Copy the data word for word, from the line containing "Is it true that the value at 417 is 0.0?" through the line containing "What percentage is", with both lines included. Leave out the pictures.

→ **Data for review**
----
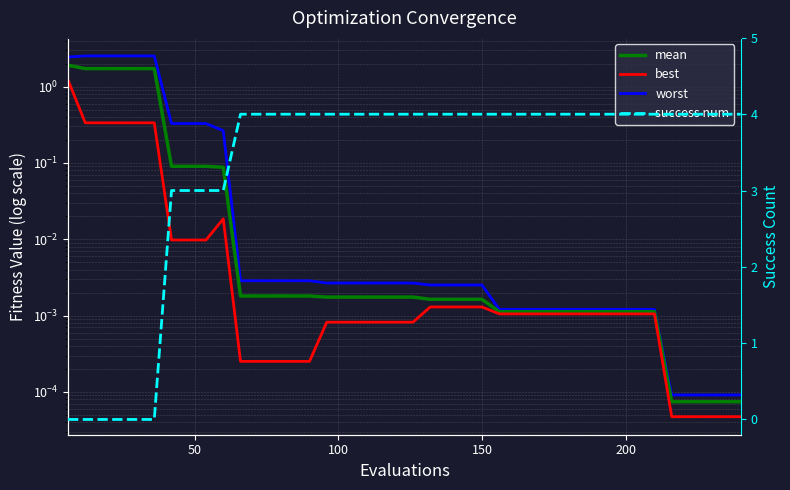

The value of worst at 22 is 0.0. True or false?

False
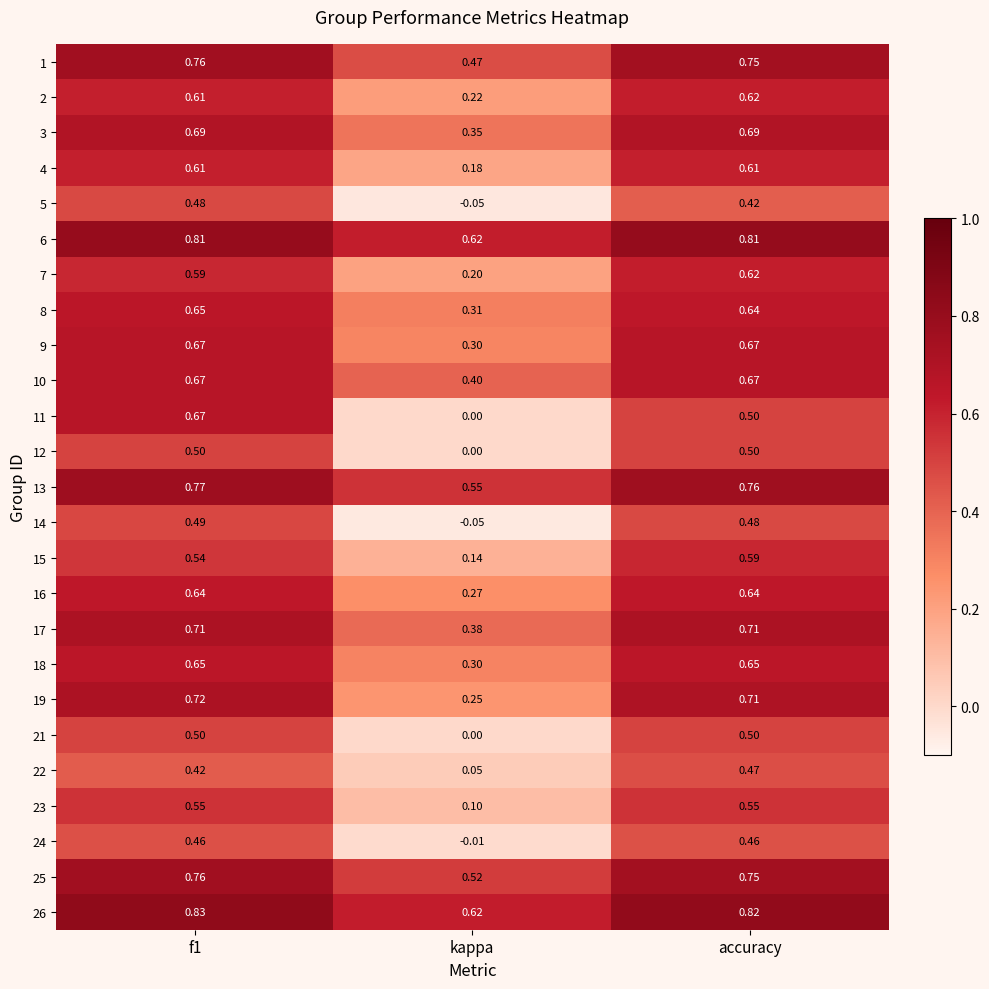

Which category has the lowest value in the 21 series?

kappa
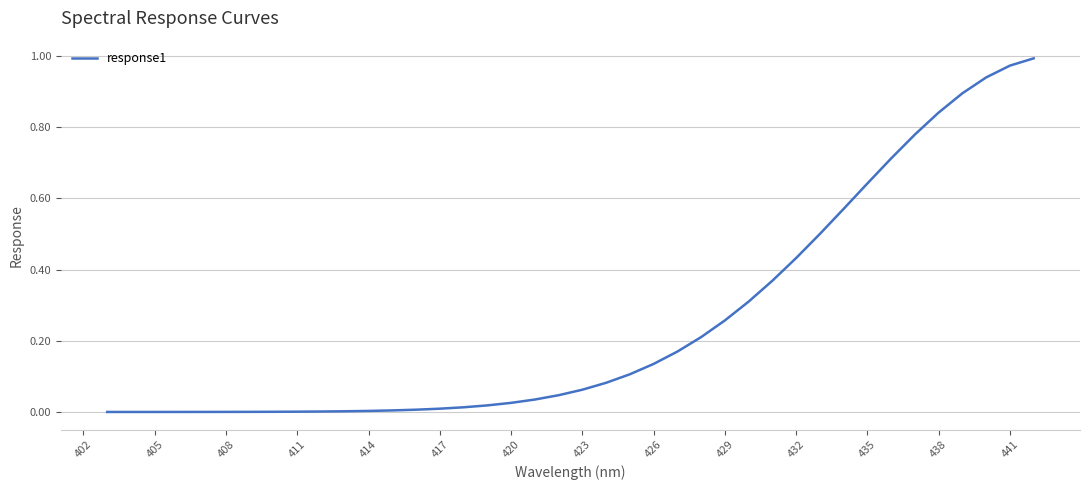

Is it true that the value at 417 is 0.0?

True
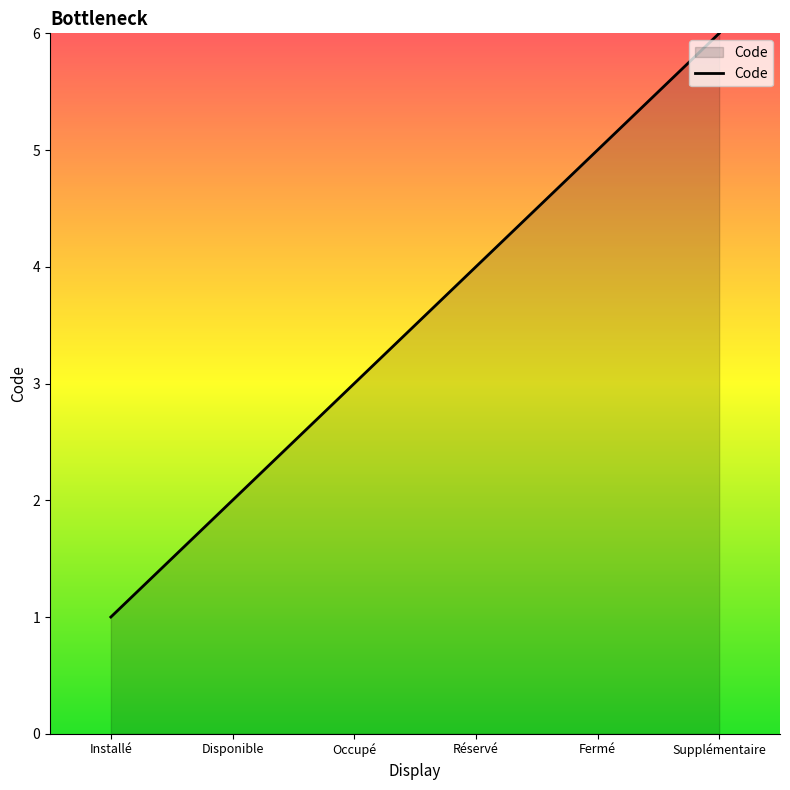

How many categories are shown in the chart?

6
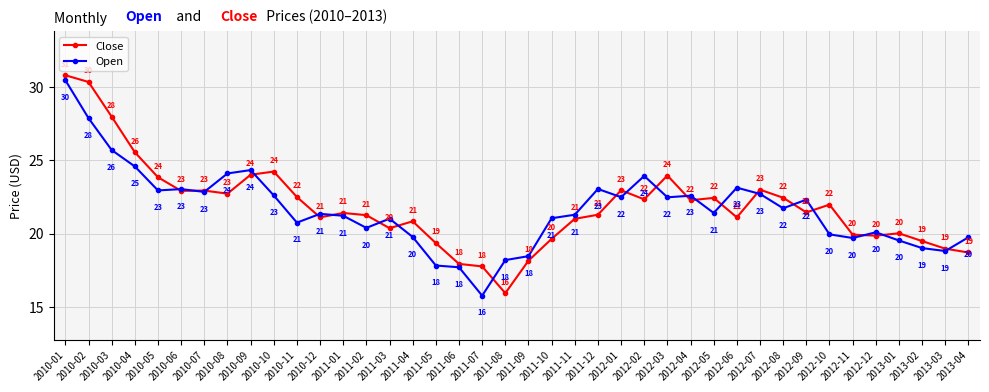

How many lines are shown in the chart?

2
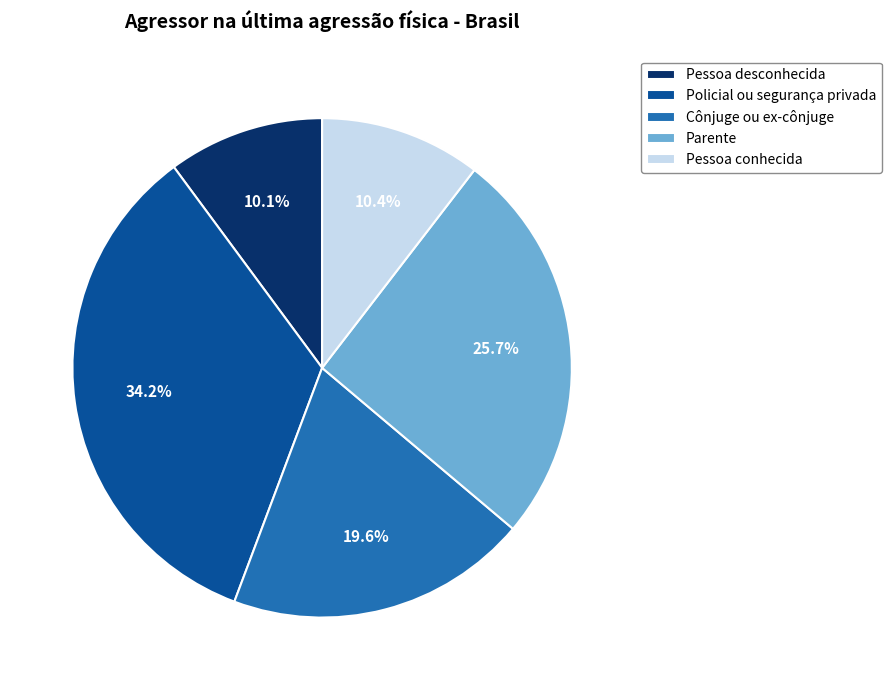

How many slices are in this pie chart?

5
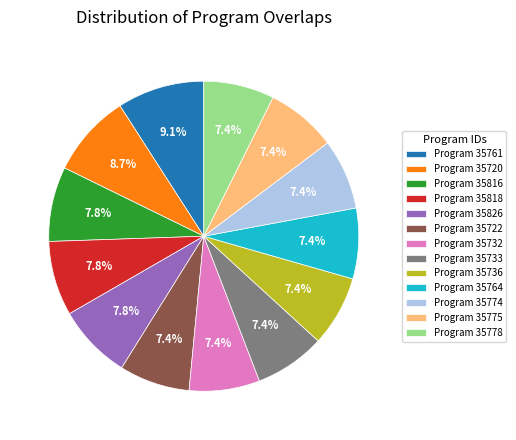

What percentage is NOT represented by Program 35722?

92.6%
----
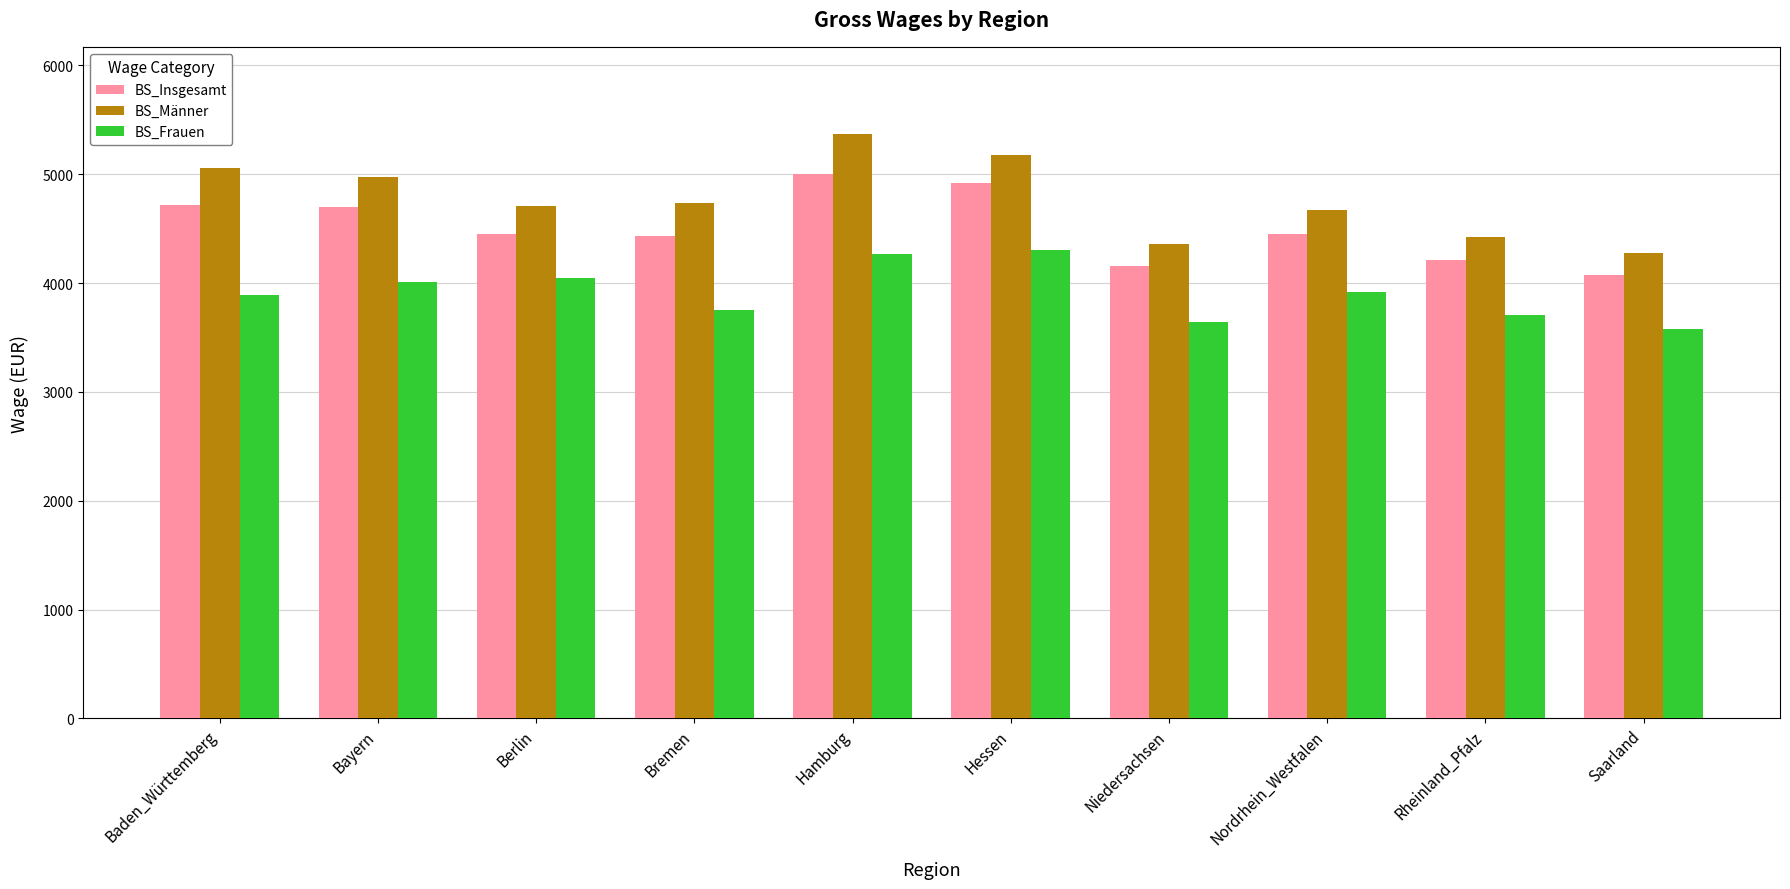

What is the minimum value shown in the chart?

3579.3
----
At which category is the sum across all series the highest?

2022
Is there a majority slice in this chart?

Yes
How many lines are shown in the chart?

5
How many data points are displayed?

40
----
→ **Response**
Is it true that the value at 417 is 0.0?

True

How many categories are shown in the chart?

6

How many lines are shown in the chart?

2

How many slices are in this pie chart?

5

What percentage is NOT represented by Program 35722?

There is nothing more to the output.